REPUBLIKA.CO.ID, MAKASSAR -- Pelatihan Muballigh tahap ke-3 se-Kawasan Timur Indonesia (KTI) bertujuan mengatasi kelangkaan muballigh di tengah kehidupan masyarakat.
"Bangsa Indonesia kekurangan muballigh. Al Markaz sebesar ini ternyata muballighnya itu-itu aja tiap tahun dan tidak ada wajah baru yang muncul," kata Sekjen Masjid Al Markaz Al Islamy Prof Dr Anwar Arifin di sela-sela pelatihan Muballigh di Makassar, Ahad.
Pelatihan yang digelar panitia Masjid Al Markaz Al Islamy yang berlangsung selama tiga hari ini bertujuan mengatasi kelangkaan Muballigh di masjid, majelis taklim, surau dan berbagai kegiatan masyarakat.
Pelatihan Muballigh yang diikuti sekitar 70 peserta dari luar Sulsel ditambah sekitar 30 peserta dari Sulsel setelah pembukaan oleh Sekjen Masjid Al Markaz Al Islamy, Makassar selanjutnya ke lokasi penginapan di Pantai Marina, Kabupaten Bantaeng, Sulsel.
Di lokasi wisata tersebut, selama tiga hari para muballigh dilatih dan sekaligus melakukan pengkajian masalah agama dan sosial, termasuk masalah khilafiah.
"Para muballigh era ini menghadapi tantangan yang lebih berat, karena selain harus berhadapan dengan masalah sosial kemasyarakatan, juga harus menghadapi perkembangan teknologi dan informasi yang tumbuh dengan cepat," kata pakar komunikasi poltik ini.

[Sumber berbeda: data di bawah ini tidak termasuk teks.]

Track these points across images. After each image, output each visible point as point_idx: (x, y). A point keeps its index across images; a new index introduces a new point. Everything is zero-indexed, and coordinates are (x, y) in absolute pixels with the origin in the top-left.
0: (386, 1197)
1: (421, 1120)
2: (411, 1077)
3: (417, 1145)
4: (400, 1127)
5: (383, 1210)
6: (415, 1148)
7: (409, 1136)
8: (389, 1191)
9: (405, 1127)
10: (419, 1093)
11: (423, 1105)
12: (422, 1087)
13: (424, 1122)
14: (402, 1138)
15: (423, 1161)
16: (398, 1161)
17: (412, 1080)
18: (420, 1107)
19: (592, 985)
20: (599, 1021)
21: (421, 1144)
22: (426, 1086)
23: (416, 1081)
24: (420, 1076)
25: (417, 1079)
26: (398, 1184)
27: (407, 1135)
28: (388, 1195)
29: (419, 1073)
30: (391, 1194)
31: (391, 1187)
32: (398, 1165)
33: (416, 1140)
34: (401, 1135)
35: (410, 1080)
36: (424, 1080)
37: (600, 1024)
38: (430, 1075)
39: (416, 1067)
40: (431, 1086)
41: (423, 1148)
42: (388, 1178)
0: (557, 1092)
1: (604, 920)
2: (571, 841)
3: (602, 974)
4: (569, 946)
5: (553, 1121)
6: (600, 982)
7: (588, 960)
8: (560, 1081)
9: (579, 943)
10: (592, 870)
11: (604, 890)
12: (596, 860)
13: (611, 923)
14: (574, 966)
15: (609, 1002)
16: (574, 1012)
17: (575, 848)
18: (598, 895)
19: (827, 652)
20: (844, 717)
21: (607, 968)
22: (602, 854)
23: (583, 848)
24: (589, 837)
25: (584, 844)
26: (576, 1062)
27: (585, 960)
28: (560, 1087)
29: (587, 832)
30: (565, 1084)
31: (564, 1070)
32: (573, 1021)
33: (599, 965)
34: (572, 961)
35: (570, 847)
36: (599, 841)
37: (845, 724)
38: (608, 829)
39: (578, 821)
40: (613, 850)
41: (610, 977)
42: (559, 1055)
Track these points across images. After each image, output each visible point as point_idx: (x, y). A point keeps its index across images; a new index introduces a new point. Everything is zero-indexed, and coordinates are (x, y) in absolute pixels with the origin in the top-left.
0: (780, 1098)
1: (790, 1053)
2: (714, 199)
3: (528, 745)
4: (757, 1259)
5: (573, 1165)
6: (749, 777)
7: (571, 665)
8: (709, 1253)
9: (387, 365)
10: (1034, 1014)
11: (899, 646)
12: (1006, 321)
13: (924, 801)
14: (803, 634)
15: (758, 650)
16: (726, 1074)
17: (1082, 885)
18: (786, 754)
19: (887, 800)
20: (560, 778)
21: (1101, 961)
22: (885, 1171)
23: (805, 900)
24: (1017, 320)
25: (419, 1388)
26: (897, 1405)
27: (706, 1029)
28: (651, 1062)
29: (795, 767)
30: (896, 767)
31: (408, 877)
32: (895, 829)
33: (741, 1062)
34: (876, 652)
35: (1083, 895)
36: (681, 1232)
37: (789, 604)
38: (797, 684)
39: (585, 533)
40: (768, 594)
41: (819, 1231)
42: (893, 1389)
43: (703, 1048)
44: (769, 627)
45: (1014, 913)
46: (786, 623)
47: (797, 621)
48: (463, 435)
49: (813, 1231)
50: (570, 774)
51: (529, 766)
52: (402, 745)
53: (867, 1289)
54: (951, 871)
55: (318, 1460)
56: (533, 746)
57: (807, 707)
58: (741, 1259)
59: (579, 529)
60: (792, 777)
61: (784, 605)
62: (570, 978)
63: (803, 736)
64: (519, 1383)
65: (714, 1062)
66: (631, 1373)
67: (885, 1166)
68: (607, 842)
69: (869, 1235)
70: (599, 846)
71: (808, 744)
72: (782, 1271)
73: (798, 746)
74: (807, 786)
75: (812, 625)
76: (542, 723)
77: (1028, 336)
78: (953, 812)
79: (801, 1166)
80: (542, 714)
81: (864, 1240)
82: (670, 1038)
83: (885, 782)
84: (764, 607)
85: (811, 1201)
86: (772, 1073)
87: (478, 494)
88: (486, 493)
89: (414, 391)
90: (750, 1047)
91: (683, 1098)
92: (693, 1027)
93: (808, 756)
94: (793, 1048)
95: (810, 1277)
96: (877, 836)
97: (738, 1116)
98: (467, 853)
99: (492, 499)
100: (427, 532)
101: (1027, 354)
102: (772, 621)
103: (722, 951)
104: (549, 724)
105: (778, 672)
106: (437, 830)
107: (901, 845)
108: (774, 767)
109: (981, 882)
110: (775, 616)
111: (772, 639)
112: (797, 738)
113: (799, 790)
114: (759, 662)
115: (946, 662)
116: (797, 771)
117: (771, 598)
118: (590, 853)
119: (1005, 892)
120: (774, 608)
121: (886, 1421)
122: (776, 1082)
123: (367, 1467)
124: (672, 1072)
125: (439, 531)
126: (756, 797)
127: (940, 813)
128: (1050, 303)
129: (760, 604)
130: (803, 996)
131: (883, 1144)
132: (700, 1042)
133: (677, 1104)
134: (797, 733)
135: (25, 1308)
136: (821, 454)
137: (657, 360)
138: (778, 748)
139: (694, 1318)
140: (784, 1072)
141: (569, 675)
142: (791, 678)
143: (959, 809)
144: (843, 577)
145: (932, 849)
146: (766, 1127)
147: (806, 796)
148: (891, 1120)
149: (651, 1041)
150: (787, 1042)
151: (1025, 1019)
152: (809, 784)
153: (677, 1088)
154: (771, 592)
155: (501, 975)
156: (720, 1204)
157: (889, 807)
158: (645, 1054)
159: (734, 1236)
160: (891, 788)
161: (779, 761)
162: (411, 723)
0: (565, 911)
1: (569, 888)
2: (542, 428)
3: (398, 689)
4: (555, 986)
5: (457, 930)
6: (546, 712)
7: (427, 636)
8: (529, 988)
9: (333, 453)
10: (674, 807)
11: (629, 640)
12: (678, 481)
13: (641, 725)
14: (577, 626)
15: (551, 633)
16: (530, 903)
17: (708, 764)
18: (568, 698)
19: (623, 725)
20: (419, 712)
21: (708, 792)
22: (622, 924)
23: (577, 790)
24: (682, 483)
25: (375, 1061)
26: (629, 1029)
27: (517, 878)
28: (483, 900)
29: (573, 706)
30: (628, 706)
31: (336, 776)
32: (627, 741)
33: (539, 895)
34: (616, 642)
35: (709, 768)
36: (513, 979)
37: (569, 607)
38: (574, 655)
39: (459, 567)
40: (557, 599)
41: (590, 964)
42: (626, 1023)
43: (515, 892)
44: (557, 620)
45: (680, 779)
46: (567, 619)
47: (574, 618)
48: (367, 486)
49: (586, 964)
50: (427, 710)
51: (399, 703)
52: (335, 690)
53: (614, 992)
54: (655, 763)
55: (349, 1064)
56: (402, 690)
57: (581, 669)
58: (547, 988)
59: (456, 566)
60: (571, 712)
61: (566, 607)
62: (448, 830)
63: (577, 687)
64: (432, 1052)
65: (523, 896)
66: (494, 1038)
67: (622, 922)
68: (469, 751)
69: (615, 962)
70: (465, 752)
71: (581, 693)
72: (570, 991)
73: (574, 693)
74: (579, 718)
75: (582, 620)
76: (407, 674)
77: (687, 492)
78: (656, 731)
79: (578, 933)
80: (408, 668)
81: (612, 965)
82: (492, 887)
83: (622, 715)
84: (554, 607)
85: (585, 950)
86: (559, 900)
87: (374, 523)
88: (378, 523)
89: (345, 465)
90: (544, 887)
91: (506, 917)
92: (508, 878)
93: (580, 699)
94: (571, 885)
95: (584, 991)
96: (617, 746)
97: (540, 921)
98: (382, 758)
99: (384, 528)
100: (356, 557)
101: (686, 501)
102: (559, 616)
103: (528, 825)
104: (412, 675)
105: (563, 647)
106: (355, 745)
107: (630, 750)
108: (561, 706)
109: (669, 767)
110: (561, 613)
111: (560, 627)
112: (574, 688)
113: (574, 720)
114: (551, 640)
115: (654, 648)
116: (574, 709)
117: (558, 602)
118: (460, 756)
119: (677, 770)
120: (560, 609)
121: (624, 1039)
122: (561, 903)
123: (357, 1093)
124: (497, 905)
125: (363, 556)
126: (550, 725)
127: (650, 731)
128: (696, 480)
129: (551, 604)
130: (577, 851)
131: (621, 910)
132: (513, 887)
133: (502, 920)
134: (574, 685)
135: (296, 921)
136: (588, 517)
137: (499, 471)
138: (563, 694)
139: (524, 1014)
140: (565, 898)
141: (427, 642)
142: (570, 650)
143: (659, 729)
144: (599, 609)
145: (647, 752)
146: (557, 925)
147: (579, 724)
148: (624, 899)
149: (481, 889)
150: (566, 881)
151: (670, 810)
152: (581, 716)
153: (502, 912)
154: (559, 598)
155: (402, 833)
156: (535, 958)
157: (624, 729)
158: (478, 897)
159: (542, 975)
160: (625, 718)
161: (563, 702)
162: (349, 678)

Apabila tidak disikapi dengan baik dengan pondasi nilai-nilai agama, lanjut dia, perkembangan teknologi komunikasi dan informasi itu dapat menggiring umat menganut faham sekularisme, hedonisme dan apatis dengan kondisi di sekitarnya.
Salah seorang peserta pelatihan muballigh asal Maluku Utara Zainuddin Parera mengatakan, sangat bersyukur karena terpilih untuk mengikuti pelatihan muballigh untuk menambah wawasan.
"Pelatihan ini tidak dipungut biaya sepeserpun, sebaliknya kami disiapkan buku-buku serta penginapan yang sangat memadai di kawasan wisata di Bantaeng," ungkap Parera penuh syukur.